* _Assigned task_: To complete the exercise, write out all the data exactly.

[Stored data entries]
+===+

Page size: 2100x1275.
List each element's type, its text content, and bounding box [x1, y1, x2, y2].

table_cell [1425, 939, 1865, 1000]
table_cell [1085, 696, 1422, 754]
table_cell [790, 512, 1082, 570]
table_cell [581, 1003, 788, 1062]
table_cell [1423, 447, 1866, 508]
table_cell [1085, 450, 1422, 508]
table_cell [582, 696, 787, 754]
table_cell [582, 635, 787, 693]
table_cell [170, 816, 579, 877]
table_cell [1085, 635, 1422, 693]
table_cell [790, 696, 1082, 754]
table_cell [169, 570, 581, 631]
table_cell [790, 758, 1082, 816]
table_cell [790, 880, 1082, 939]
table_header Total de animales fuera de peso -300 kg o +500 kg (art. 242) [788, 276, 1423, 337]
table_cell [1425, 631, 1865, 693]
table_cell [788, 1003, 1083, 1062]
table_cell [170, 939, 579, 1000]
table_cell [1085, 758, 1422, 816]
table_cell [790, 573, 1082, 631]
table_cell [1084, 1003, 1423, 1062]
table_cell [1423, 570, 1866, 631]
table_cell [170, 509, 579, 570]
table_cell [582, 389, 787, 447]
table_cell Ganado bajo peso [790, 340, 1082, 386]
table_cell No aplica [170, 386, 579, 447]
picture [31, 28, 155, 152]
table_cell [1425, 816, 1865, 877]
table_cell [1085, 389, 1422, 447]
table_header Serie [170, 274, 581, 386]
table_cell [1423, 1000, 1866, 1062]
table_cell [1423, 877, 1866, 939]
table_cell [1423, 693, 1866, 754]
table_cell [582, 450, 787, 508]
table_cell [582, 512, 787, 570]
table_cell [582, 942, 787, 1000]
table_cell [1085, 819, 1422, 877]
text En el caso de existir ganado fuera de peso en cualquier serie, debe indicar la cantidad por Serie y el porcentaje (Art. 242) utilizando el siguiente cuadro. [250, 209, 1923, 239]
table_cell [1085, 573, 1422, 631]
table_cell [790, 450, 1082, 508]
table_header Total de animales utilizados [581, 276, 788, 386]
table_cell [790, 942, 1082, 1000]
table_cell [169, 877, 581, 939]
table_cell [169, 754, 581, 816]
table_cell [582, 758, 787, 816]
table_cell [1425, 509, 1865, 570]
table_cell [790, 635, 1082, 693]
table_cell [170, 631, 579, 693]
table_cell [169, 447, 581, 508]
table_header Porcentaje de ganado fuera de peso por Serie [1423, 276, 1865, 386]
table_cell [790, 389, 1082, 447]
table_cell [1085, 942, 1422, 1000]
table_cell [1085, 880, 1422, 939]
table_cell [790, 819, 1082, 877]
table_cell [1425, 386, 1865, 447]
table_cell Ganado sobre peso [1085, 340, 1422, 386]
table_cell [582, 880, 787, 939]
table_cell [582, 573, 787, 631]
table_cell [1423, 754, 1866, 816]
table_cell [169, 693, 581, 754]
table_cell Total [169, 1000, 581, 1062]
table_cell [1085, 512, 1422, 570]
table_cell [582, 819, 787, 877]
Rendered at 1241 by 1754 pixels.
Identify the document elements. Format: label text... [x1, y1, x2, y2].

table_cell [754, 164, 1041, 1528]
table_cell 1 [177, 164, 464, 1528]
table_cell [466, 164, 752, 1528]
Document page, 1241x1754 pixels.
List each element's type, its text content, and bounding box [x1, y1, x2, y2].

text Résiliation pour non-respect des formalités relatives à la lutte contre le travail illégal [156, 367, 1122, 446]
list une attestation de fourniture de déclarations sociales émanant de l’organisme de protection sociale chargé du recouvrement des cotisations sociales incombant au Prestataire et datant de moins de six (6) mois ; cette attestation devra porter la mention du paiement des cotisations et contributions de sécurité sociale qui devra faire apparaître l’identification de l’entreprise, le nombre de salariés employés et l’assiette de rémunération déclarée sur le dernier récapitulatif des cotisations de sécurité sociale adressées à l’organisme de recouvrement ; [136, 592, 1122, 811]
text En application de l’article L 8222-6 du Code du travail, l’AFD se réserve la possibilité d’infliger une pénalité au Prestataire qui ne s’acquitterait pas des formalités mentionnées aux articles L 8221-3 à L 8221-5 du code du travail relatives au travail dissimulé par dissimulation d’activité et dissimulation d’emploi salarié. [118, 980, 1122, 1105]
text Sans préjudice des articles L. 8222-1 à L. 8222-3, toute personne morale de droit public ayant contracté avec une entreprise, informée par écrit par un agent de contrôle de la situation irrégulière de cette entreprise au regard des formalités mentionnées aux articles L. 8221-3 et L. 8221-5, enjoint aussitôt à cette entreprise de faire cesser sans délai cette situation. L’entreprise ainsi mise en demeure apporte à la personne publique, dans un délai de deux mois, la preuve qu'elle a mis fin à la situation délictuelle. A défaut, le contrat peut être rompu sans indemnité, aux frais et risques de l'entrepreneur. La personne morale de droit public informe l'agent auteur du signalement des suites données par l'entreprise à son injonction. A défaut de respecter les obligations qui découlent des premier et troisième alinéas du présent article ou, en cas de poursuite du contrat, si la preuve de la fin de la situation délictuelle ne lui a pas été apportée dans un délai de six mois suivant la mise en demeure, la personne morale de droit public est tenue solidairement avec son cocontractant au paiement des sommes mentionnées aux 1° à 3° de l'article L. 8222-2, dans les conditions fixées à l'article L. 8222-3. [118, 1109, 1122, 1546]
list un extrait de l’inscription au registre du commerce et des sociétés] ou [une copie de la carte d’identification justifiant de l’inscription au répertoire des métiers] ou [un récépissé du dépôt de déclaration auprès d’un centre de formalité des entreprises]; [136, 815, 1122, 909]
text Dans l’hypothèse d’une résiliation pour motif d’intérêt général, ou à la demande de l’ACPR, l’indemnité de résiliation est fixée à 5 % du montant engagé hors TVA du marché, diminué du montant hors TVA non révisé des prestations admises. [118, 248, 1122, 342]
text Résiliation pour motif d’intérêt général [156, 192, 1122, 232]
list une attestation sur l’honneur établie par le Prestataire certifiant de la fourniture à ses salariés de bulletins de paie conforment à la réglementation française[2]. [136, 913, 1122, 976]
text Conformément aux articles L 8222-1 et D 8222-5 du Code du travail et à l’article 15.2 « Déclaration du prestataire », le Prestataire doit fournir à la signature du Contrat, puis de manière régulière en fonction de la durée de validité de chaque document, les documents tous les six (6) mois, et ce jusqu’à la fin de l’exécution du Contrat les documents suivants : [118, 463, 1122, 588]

+===+

* _Answer to this exercise_:
Page size: 2100x1275.
List each element's type, its text content, and bounding box [x1, y1, x2, y2].

table_cell [1425, 939, 1865, 1000]
table_cell [1085, 696, 1422, 754]
table_cell [790, 512, 1082, 570]
table_cell [581, 1003, 788, 1062]
table_cell [1423, 447, 1866, 508]
table_cell [1085, 450, 1422, 508]
table_cell [582, 696, 787, 754]
table_cell [582, 635, 787, 693]
table_cell [170, 816, 579, 877]
table_cell [1085, 635, 1422, 693]
table_cell [790, 696, 1082, 754]
table_cell [169, 570, 581, 631]
table_cell [790, 758, 1082, 816]
table_cell [790, 880, 1082, 939]
table_header Total de animales fuera de peso -300 kg o +500 kg (art. 242) [788, 276, 1423, 337]
table_cell [1425, 631, 1865, 693]
table_cell [788, 1003, 1083, 1062]
table_cell [170, 939, 579, 1000]
table_cell [1085, 758, 1422, 816]
table_cell [790, 573, 1082, 631]
table_cell [1084, 1003, 1423, 1062]
table_cell [1423, 570, 1866, 631]
table_cell [170, 509, 579, 570]
table_cell [582, 389, 787, 447]
table_cell Ganado bajo peso [790, 340, 1082, 386]
table_cell No aplica [170, 386, 579, 447]
picture [31, 28, 155, 152]
table_cell [1425, 816, 1865, 877]
table_cell [1085, 389, 1422, 447]
table_header Serie [170, 274, 581, 386]
table_cell [1423, 1000, 1866, 1062]
table_cell [1423, 877, 1866, 939]
table_cell [1423, 693, 1866, 754]
table_cell [582, 450, 787, 508]
table_cell [582, 512, 787, 570]
table_cell [582, 942, 787, 1000]
table_cell [1085, 819, 1422, 877]
text En el caso de existir ganado fuera de peso en cualquier serie, debe indicar la cantidad por Serie y el porcentaje (Art. 242) utilizando el siguiente cuadro. [250, 209, 1923, 239]
table_cell [1085, 573, 1422, 631]
table_cell [790, 450, 1082, 508]
table_header Total de animales utilizados [581, 276, 788, 386]
table_cell [790, 942, 1082, 1000]
table_cell [169, 877, 581, 939]
table_cell [169, 754, 581, 816]
table_cell [582, 758, 787, 816]
table_cell [1425, 509, 1865, 570]
table_cell [790, 635, 1082, 693]
table_cell [170, 631, 579, 693]
table_cell [169, 447, 581, 508]
table_header Porcentaje de ganado fuera de peso por Serie [1423, 276, 1865, 386]
table_cell [790, 389, 1082, 447]
table_cell [1085, 942, 1422, 1000]
table_cell [1085, 880, 1422, 939]
table_cell [790, 819, 1082, 877]
table_cell [1425, 386, 1865, 447]
table_cell Ganado sobre peso [1085, 340, 1422, 386]
table_cell [582, 880, 787, 939]
table_cell [582, 573, 787, 631]
table_cell [1423, 754, 1866, 816]
table_cell [169, 693, 581, 754]
table_cell Total [169, 1000, 581, 1062]
table_cell [1085, 512, 1422, 570]
table_cell [582, 819, 787, 877]
Rendered at 1241 by 1754 pixels.
Identify the document elements. Format: label text... [x1, y1, x2, y2].

table_cell [754, 164, 1041, 1528]
table_cell 1 [177, 164, 464, 1528]
table_cell [466, 164, 752, 1528]
Document page, 1241x1754 pixels.
List each element's type, its text content, and bounding box [x1, y1, x2, y2].

text Résiliation pour non-respect des formalités relatives à la lutte contre le travail illégal [156, 367, 1122, 446]
list une attestation de fourniture de déclarations sociales émanant de l’organisme de protection sociale chargé du recouvrement des cotisations sociales incombant au Prestataire et datant de moins de six (6) mois ; cette attestation devra porter la mention du paiement des cotisations et contributions de sécurité sociale qui devra faire apparaître l’identification de l’entreprise, le nombre de salariés employés et l’assiette de rémunération déclarée sur le dernier récapitulatif des cotisations de sécurité sociale adressées à l’organisme de recouvrement ; [136, 592, 1122, 811]
text En application de l’article L 8222-6 du Code du travail, l’AFD se réserve la possibilité d’infliger une pénalité au Prestataire qui ne s’acquitterait pas des formalités mentionnées aux articles L 8221-3 à L 8221-5 du code du travail relatives au travail dissimulé par dissimulation d’activité et dissimulation d’emploi salarié. [118, 980, 1122, 1105]
text Sans préjudice des articles L. 8222-1 à L. 8222-3, toute personne morale de droit public ayant contracté avec une entreprise, informée par écrit par un agent de contrôle de la situation irrégulière de cette entreprise au regard des formalités mentionnées aux articles L. 8221-3 et L. 8221-5, enjoint aussitôt à cette entreprise de faire cesser sans délai cette situation. L’entreprise ainsi mise en demeure apporte à la personne publique, dans un délai de deux mois, la preuve qu'elle a mis fin à la situation délictuelle. A défaut, le contrat peut être rompu sans indemnité, aux frais et risques de l'entrepreneur. La personne morale de droit public informe l'agent auteur du signalement des suites données par l'entreprise à son injonction. A défaut de respecter les obligations qui découlent des premier et troisième alinéas du présent article ou, en cas de poursuite du contrat, si la preuve de la fin de la situation délictuelle ne lui a pas été apportée dans un délai de six mois suivant la mise en demeure, la personne morale de droit public est tenue solidairement avec son cocontractant au paiement des sommes mentionnées aux 1° à 3° de l'article L. 8222-2, dans les conditions fixées à l'article L. 8222-3. [118, 1109, 1122, 1546]
list un extrait de l’inscription au registre du commerce et des sociétés] ou [une copie de la carte d’identification justifiant de l’inscription au répertoire des métiers] ou [un récépissé du dépôt de déclaration auprès d’un centre de formalité des entreprises]; [136, 815, 1122, 909]
text Dans l’hypothèse d’une résiliation pour motif d’intérêt général, ou à la demande de l’ACPR, l’indemnité de résiliation est fixée à 5 % du montant engagé hors TVA du marché, diminué du montant hors TVA non révisé des prestations admises. [118, 248, 1122, 342]
text Résiliation pour motif d’intérêt général [156, 192, 1122, 232]
list une attestation sur l’honneur établie par le Prestataire certifiant de la fourniture à ses salariés de bulletins de paie conforment à la réglementation française[2]. [136, 913, 1122, 976]
text Conformément aux articles L 8222-1 et D 8222-5 du Code du travail et à l’article 15.2 « Déclaration du prestataire », le Prestataire doit fournir à la signature du Contrat, puis de manière régulière en fonction de la durée de validité de chaque document, les documents tous les six (6) mois, et ce jusqu’à la fin de l’exécution du Contrat les documents suivants : [118, 463, 1122, 588]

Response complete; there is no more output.